Of all the legendary nightclubs I’ve been too,  I’ve had the most problems with Maxwell’s, the Hoboken club that raised out of the New York pop scene of the 1980s and presented up and coming, and sometimes bigger than that, rock bands on the edge of Hoboken.

That was before Hoboken became the gentrified middle class professional hub it is, back in the 80s it was an artistic hub and many rock bands migrated there for cheap rents and cheap nightlife. Glenn Morrow of the Individuals could have been dubbed the mayor of the scene and people like the Bongos, the Individuals, all that crew, hung out there.

In other words, a type of hipness clung to it the way a type of hipness clung to CBGB’s.

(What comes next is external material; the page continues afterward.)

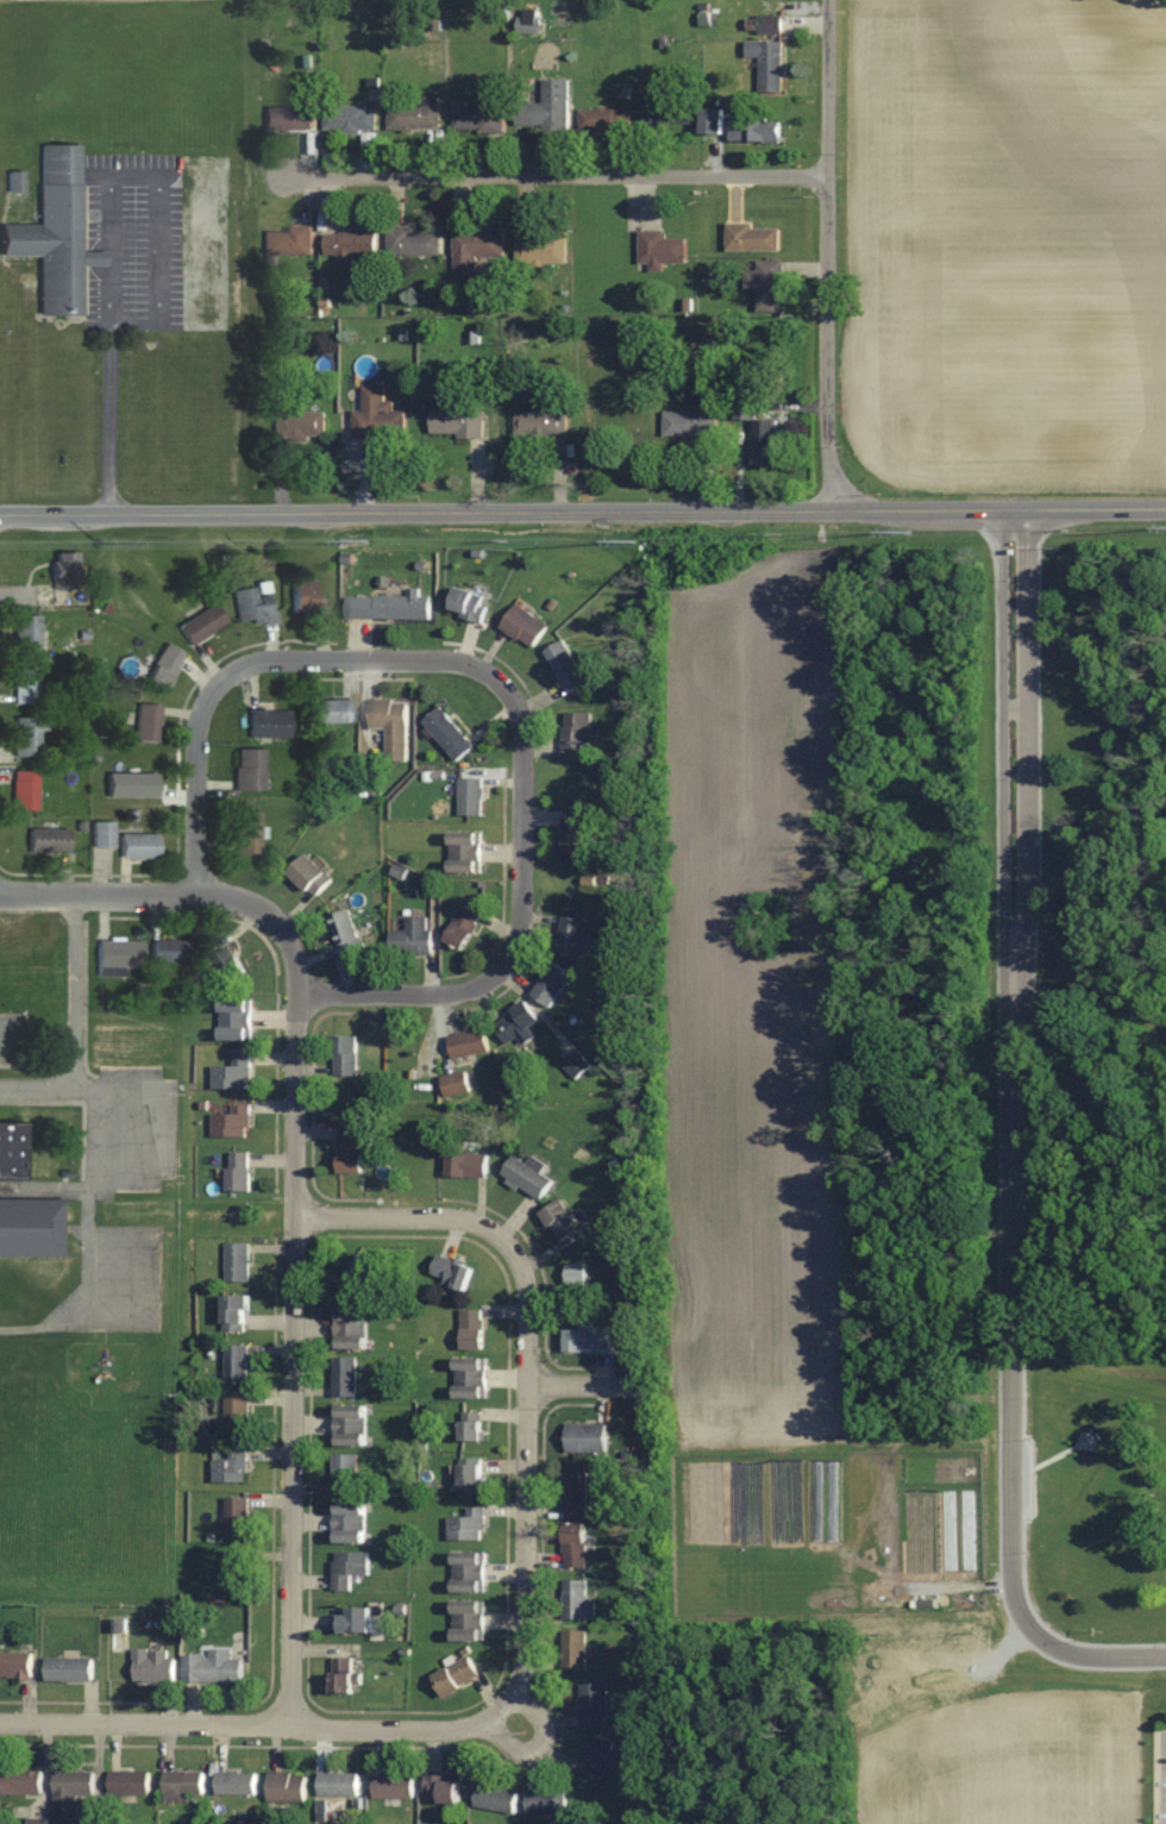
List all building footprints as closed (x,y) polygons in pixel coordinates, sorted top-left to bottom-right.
[(783,33),(783,13),(777,13),(777,0),(760,0),(760,33),(783,33)] [(539,31),(539,18),(520,18),(520,31),(539,31)] [(783,40),(747,40),(747,56),(762,56),(762,92),(783,92),(783,40)] [(569,79),(544,79),(544,102),(516,102),(516,127),(569,127),(569,79)] [(424,105),(388,105),(388,129),(441,129),(441,96),(424,96),(424,105)] [(496,105),(496,97),(454,97),(453,132),(505,132),(505,106),(496,105)] [(641,127),(693,127),(693,100),(641,100),(641,127)] [(324,105),(324,130),(378,131),(378,105),(324,105)] [(264,106),(264,130),(314,130),(314,106),(264,106)] [(631,131),(631,108),(581,108),(581,131),(631,131)] [(725,108),(704,108),(704,132),(725,132),(725,108)] [(782,142),(782,117),(734,117),(734,142),(782,142)] [(81,251),(81,143),(41,143),(41,224),(2,224),(2,255),(40,255),(39,314),(82,315),(82,266),(105,266),(105,252),(81,251)] [(11,191),(22,189),(20,176),(8,178),(11,191)] [(780,251),(780,228),(754,228),(754,223),(726,223),(726,251),(780,251)] [(264,253),(313,253),(313,225),(288,225),(288,230),(264,230),(264,253)] [(388,228),(388,254),(441,254),(441,228),(388,228)] [(325,255),(337,255),(337,268),(356,268),(356,255),(377,255),(377,230),(326,230),(325,255)] [(505,230),(454,231),(455,278),(477,278),(477,256),(505,256),(505,230)] [(567,264),(567,230),(517,231),(518,265),(567,264)] [(641,230),(641,264),(687,264),(687,238),(665,238),(665,230),(641,230)] [(782,311),(782,261),(757,261),(757,271),(746,271),(746,290),(757,290),(757,311),(782,311)] [(364,410),(353,410),(353,436),(404,437),(405,411),(394,411),(395,400),(385,400),(385,386),(364,386),(364,410)] [(431,436),(484,436),(484,411),(431,411),(431,436)] [(569,411),(515,411),(515,437),(569,437),(569,411)] [(664,435),(717,435),(717,411),(664,411),(664,435)] [(326,412),(274,412),(274,439),(326,439),(326,412)] [(754,465),(781,465),(781,419),(754,419),(754,465)] [(37,599),(54,599),(54,588),(76,588),(76,552),(54,552),(54,587),(37,587),(37,599)] [(293,581),(293,617),(326,617),(326,600),(317,600),(317,581),(293,581)] [(245,582),(228,602),(258,627),(275,606),(245,582)] [(492,598),(459,586),(450,611),(482,623),(492,598)] [(348,618),(431,618),(431,596),(420,596),(420,589),(410,589),(410,596),(348,596),(348,618)] [(549,626),(517,604),(501,627),(533,649),(549,626)] [(227,625),(217,605),(178,624),(189,644),(227,625)] [(14,615),(14,654),(41,654),(41,615),(14,615)] [(546,650),(569,693),(589,683),(566,640),(546,650)] [(143,682),(162,693),(185,654),(166,643),(143,682)] [(14,703),(38,703),(38,663),(14,663),(14,703)] [(408,699),(371,699),(371,728),(387,728),(387,761),(408,761),(408,699)] [(353,700),(316,700),(316,723),(353,723),(353,700)] [(161,705),(138,703),(135,740),(158,742),(161,705)] [(475,747),(443,706),(425,720),(456,761),(475,747)] [(288,743),(288,710),(250,710),(250,743),(288,743)] [(562,750),(592,750),(592,713),(562,713),(562,750)] [(14,718),(14,756),(40,756),(40,730),(46,730),(46,718),(14,718)] [(265,749),(236,749),(235,791),(264,791),(265,749)] [(38,809),(38,770),(14,770),(14,809),(38,809)] [(461,778),(461,815),(484,815),(484,778),(461,778)] [(235,853),(260,853),(260,811),(235,811),(235,853)] [(585,817),(562,817),(562,855),(585,855),(585,817)] [(92,821),(92,847),(113,847),(113,821),(92,821)] [(29,851),(68,851),(68,828),(29,828),(29,851)] [(483,873),(483,832),(451,832),(451,873),(483,873)] [(157,858),(157,833),(120,833),(120,858),(157,858)] [(288,873),(314,899),(333,879),(307,854),(288,873)] [(484,916),(464,905),(445,941),(464,951),(484,916)] [(364,948),(351,909),(331,915),(343,954),(364,948)] [(557,952),(581,956),(587,920),(563,916),(557,952)] [(432,954),(432,917),(407,917),(407,931),(391,931),(391,954),(432,954)] [(142,939),(98,940),(98,968),(142,967),(142,939)] [(191,939),(152,939),(152,962),(191,962),(191,939)] [(245,974),(233,946),(214,954),(227,983),(245,974)] [(573,975),(555,962),(533,994),(552,1007),(573,975)] [(252,1040),(252,1000),(221,1000),(221,1040),(252,1040)] [(530,1028),(541,1020),(527,1001),(495,1025),(509,1044),(518,1038),(524,1047),(537,1037),(530,1028)] [(489,1053),(485,1030),(449,1036),(453,1059),(489,1053)] [(334,1076),(358,1076),(358,1036),(334,1036),(334,1076)] [(252,1051),(234,1051),(234,1066),(214,1066),(214,1089),(252,1089),(252,1051)] [(577,1078),(591,1065),(578,1052),(565,1065),(577,1078)] [(447,1097),(470,1091),(465,1072),(442,1078),(447,1097)] [(251,1105),(224,1105),(224,1114),(213,1114),(213,1137),(251,1137),(251,1105)] [(365,1174),(365,1160),(371,1160),(371,1130),(363,1130),(363,1120),(339,1120),(339,1174),(365,1174)] [(0,1123),(0,1180),(22,1180),(23,1123),(0,1123)] [(230,1191),(252,1191),(252,1152),(230,1152),(230,1191)] [(449,1154),(449,1177),(488,1177),(488,1154),(449,1154)] [(547,1166),(534,1154),(527,1163),(518,1155),(503,1172),(538,1202),(555,1182),(543,1171),(547,1166)] [(62,1259),(63,1199),(0,1198),(0,1257),(62,1259)] [(543,1211),(565,1248),(585,1236),(563,1199),(543,1211)] [(251,1243),(227,1243),(227,1282),(251,1282),(251,1243)] [(359,1300),(379,1266),(358,1254),(339,1289),(359,1300)] [(468,1289),(474,1264),(437,1256),(432,1281),(468,1289)] [(567,1285),(587,1285),(587,1264),(567,1264),(567,1285)] [(249,1296),(225,1296),(225,1332),(249,1332),(249,1296)] [(368,1350),(368,1309),(337,1309),(337,1350),(368,1350)] [(462,1351),(485,1351),(485,1310),(462,1310),(462,1351)] [(593,1328),(593,1320),(582,1320),(582,1330),(565,1330),(565,1351),(612,1351),(612,1328),(593,1328)] [(227,1385),(249,1385),(249,1346),(227,1346),(227,1385)] [(335,1398),(358,1398),(358,1358),(335,1358),(335,1398)] [(457,1399),(487,1399),(487,1359),(457,1359),(457,1399)] [(226,1397),(226,1436),(250,1436),(250,1397),(226,1397)] [(367,1407),(337,1406),(337,1447),(367,1447),(367,1407)] [(463,1441),(484,1441),(484,1415),(463,1415),(463,1441)] [(567,1453),(607,1453),(607,1423),(567,1423),(567,1453)] [(249,1450),(231,1450),(231,1460),(214,1460),(214,1484),(249,1484),(249,1450)] [(358,1455),(334,1455),(334,1495),(358,1495),(358,1455)] [(487,1493),(487,1464),(461,1464),(461,1493),(487,1493)] [(588,1512),(588,1474),(566,1474),(566,1512),(588,1512)] [(249,1499),(227,1499),(227,1539),(249,1539),(249,1499)] [(366,1503),(335,1503),(335,1543),(366,1543),(366,1503)] [(470,1518),(450,1518),(450,1541),(486,1541),(486,1508),(470,1508),(470,1518)] [(565,1568),(587,1568),(587,1522),(565,1522),(565,1568)] [(249,1551),(227,1551),(227,1590),(249,1590),(249,1551)] [(369,1575),(369,1552),(334,1552),(334,1591),(353,1591),(352,1575),(369,1575)] [(486,1593),(486,1552),(455,1552),(455,1593),(486,1593)] [(595,1620),(595,1597),(587,1597),(587,1581),(565,1581),(565,1620),(595,1620)] [(455,1641),(485,1641),(485,1601),(455,1601),(455,1641)] [(371,1633),(371,1608),(348,1608),(348,1613),(335,1613),(335,1633),(371,1633)] [(587,1631),(563,1631),(563,1671),(587,1671),(587,1631)] [(184,1683),(243,1683),(243,1659),(231,1659),(231,1649),(211,1649),(211,1654),(184,1654),(184,1683)] [(135,1650),(135,1682),(174,1682),(174,1650),(135,1650)] [(32,1653),(0,1653),(0,1680),(32,1680),(32,1653)] [(481,1679),(469,1657),(433,1675),(445,1698),(481,1679)] [(48,1658),(48,1681),(93,1681),(93,1658),(48,1658)] [(333,1695),(355,1695),(355,1658),(333,1658),(333,1695)] [(608,1728),(608,1684),(579,1684),(579,1728),(608,1728)] [(603,1781),(616,1742),(594,1735),(581,1773),(603,1781)] [(42,1771),(3,1771),(3,1795),(42,1795),(42,1771)] [(149,1795),(149,1771),(111,1771),(111,1795),(149,1795)] [(95,1772),(55,1772),(55,1815),(80,1815),(80,1795),(95,1795),(95,1772)] [(204,1772),(165,1772),(165,1797),(204,1797),(204,1772)] [(218,1796),(257,1796),(257,1773),(218,1773),(218,1796)] [(269,1803),(306,1804),(306,1774),(269,1773),(269,1803)] [(320,1797),(359,1797),(359,1774),(320,1774),(320,1797)] [(414,1775),(374,1775),(374,1799),(414,1799),(414,1775)] [(460,1804),(460,1778),(427,1778),(427,1804),(460,1804)] [(520,1792),(480,1785),(476,1807),(516,1814),(520,1792)] [(528,1816),(567,1816),(567,1792),(528,1792),(528,1816)]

I went maybe six times? And it was a nightmare to get to and fro. Especially fro if you were drunk and tired and broke and had to walk half an hour to the path train for the first leg home.

But then, I am not into pain at all so just the thought of visiting Hoboken makes me nauseous. If I lived there I’d have been a regular. Or maybe not, since the landscape in the City has changed so much. Booker and co-owner Todd Abramson said to the Star Ledger’s Tris McCall “We were offered a renewal with rates that weren’t necessarily onerous. But after much thought, given the changing nature of Hoboken and the difficulties of trying to run a business in this town, we decided it was time.”

So the relentless movement of time takes another casualty but hand it to Todd (and co-owner Steve Shelley, Sonic Youth drummer) for leaving before their time was up. Opened in 1979, that’s a pretty good run for your money.

But it is also depressing, even for somebody as indifferent as I am because it feels like death: like appearance and then disappearance, all the concepts that can bother a person about the impermanence of existence.

July 31st, 2013 will see the final concert.